▶ [STATED GOAL A] Reproduce the passage of the bike-and-subway discussion from "several hundreds (up" up to and including "you are saying.".
▶ [STATED GOAL B]
Answer the following from the bike-and-subway discussion:
(i) How often are trains said to come in?
(ii) How many people per train does the discussion claim, including the rush-hour figure?
(iii) Which two cities are offered as counterpoints?

▶ [SELECTION]
----------------------------------------
A lot more people can pass any point in a biketrack per hour than they can per subwaytrack, and they can often take a more direct path to their destination using bikes than they can by subway. That also means that a bike system is better suited to a city where both the departure and the destination are diverse among all "packets".

That's not even starting to talk about how biketracks scale much better economically since they are much cheaper to build.

1 comments

>A subway is a high latency, high bandwidth carrier.

Trains coming in each couple minutes - show me lower latency than that :)

>A lot more people can pass any point in a biketrack per hour than they can per subwaytrack

several hundreds (up to a thousand in rush hour packing) people per train each couple of minutes - beat that.

Anyway, the rest of what you're saying about biking is just a theory that doesn't come even close to the reality of any big dense city in Europe/Asia. This is why those cities has highly developed subway system - the low latency high bandwidth and high speed mode of transportation. You put all these people on bikes and they would choke the city.

I guess you have never visited Copenhagen or Amsterdam? Those two are pretty strong counterpoints to what you are saying.
I stated from the start that lower density smaller cities (which Copenhagen or Amsterdam are - having density 1/3rd and 1/4th of San Francisco for example) may allow for luxury of letting people to enjoy their commute on bikes.
----------------------------------------
Data extracted from a collection
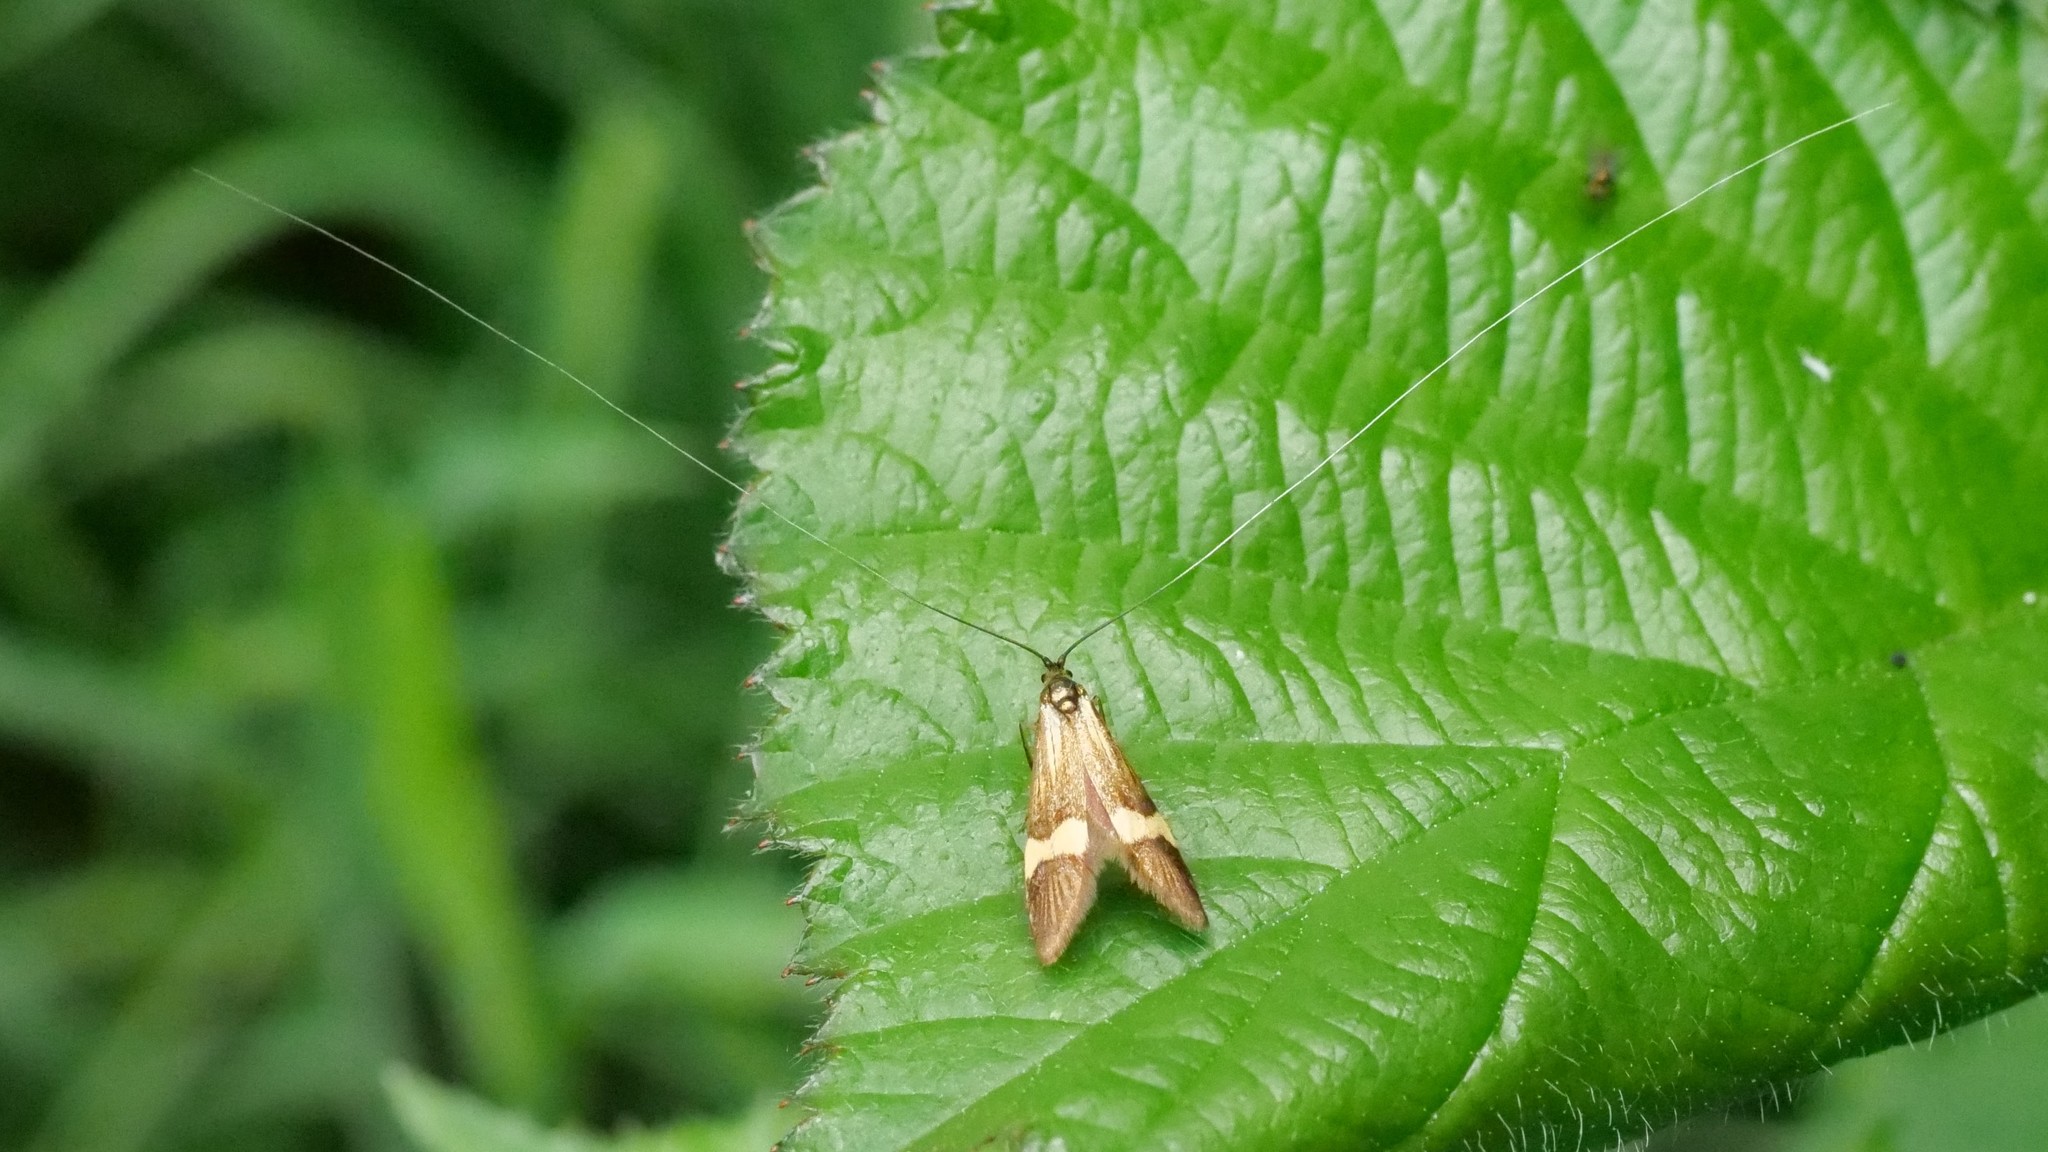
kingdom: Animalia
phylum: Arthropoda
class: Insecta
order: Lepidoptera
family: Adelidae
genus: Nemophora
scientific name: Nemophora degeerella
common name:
----------------------------------------
▶ [EXERCISE RESPONSE A]
several hundreds (up to a thousand in rush hour packing) people per train each couple of minutes - beat that.

Anyway, the rest of what you're saying about biking is just a theory that doesn't come even close to the reality of any big dense city in Europe/Asia. This is why those cities has highly developed subway system - the low latency high bandwidth and high speed mode of transportation. You put all these people on bikes and they would choke the city.

I guess you have never visited Copenhagen or Amsterdam? Those two are pretty strong counterpoints to what you are saying.

▶ [EXERCISE RESPONSE B]
(i) Every couple of minutes.
(ii) Several hundred, up to a thousand in rush-hour packing.
(iii) Copenhagen and Amsterdam.